**Listed entries**.
"""

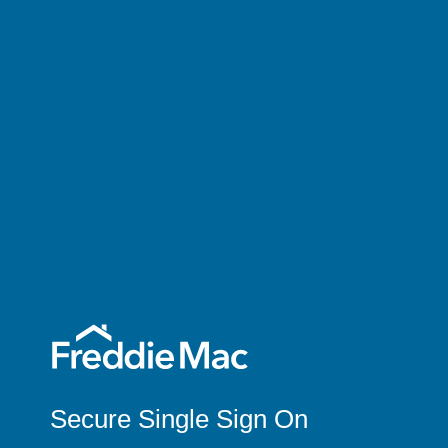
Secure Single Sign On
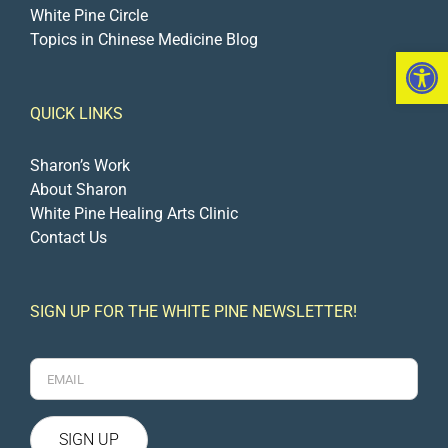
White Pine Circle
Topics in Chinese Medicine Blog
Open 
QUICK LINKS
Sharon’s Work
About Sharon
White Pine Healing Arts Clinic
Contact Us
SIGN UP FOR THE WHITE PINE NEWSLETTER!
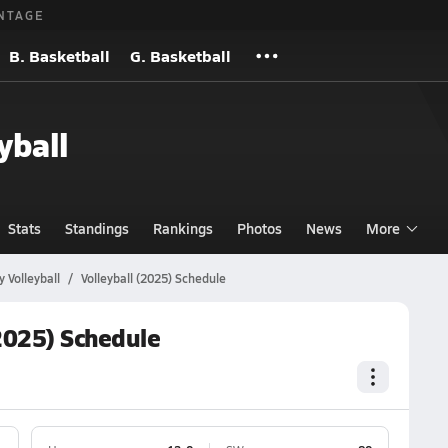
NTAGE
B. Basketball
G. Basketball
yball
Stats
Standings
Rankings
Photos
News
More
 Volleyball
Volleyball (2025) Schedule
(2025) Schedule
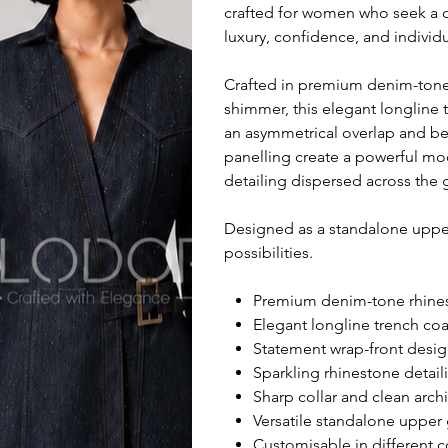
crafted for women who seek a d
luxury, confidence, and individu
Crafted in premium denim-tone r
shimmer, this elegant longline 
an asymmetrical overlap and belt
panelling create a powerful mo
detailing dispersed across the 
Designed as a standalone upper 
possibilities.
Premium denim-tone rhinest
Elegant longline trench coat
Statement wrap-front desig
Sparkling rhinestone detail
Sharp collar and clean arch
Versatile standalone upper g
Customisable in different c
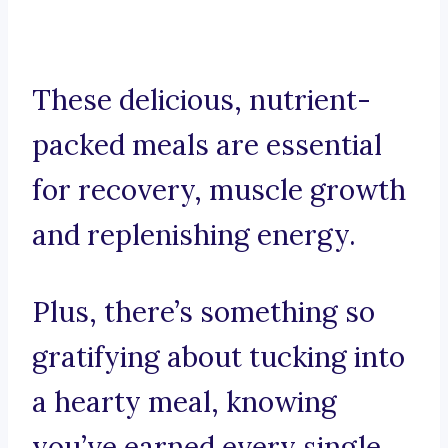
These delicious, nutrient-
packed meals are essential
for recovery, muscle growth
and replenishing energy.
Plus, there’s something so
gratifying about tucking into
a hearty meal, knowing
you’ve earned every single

"""
"""

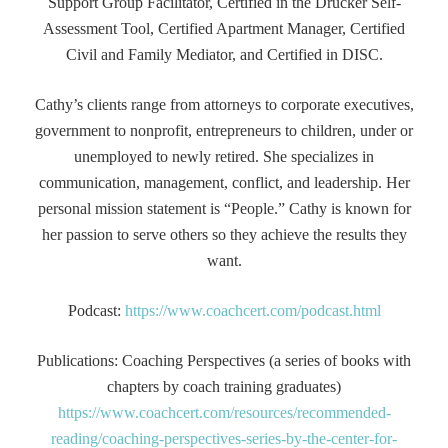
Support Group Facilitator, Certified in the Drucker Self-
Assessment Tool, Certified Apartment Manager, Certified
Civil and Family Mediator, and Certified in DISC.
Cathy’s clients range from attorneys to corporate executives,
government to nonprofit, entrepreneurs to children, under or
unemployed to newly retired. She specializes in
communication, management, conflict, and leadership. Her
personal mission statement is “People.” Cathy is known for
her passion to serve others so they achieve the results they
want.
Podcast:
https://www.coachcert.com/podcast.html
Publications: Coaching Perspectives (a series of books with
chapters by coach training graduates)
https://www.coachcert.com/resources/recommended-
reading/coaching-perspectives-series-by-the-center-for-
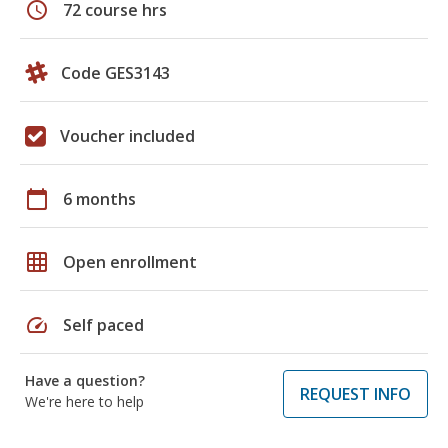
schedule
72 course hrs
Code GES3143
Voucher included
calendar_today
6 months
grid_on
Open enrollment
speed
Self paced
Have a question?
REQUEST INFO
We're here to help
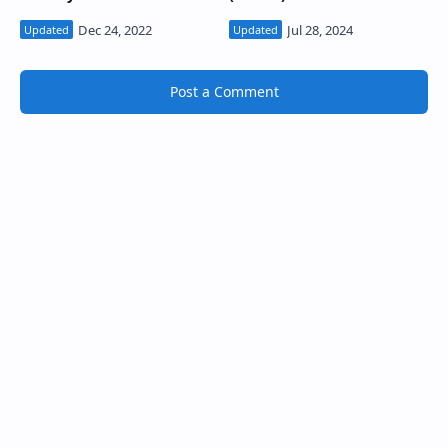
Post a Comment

"""
"""

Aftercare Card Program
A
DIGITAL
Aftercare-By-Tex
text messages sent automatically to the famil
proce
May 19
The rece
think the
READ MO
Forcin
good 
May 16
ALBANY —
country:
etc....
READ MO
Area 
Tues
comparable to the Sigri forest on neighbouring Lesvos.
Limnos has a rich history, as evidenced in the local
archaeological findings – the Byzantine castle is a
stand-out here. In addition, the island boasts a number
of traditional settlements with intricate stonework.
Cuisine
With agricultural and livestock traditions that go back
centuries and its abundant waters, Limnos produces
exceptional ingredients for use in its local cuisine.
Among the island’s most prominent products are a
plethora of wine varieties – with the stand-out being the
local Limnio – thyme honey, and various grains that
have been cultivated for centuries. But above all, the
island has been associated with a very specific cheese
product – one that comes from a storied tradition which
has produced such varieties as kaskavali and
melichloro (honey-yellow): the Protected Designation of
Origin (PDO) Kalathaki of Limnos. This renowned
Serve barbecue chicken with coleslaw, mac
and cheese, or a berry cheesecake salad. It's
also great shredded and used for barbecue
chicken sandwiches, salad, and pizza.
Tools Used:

"""

**Problem description**. Everything from the line with "Secure Single Sign On" down to the line with "crafted for women who seek a d" in the data above should be copied exactly, with both end lines kept and the pictures left out.

**Written solution**.
Secure Single Sign On
White Pine Circle
Topics in Chinese Medicine Blog
Open 
QUICK LINKS
Sharon’s Work
About Sharon
White Pine Healing Arts Clinic
Contact Us
SIGN UP FOR THE WHITE PINE NEWSLETTER!
NTAGE
B. Basketball
G. Basketball
yball
Stats
Standings
Rankings
Photos
News
More
 Volleyball
Volleyball (2025) Schedule
(2025) Schedule
crafted for women who seek a d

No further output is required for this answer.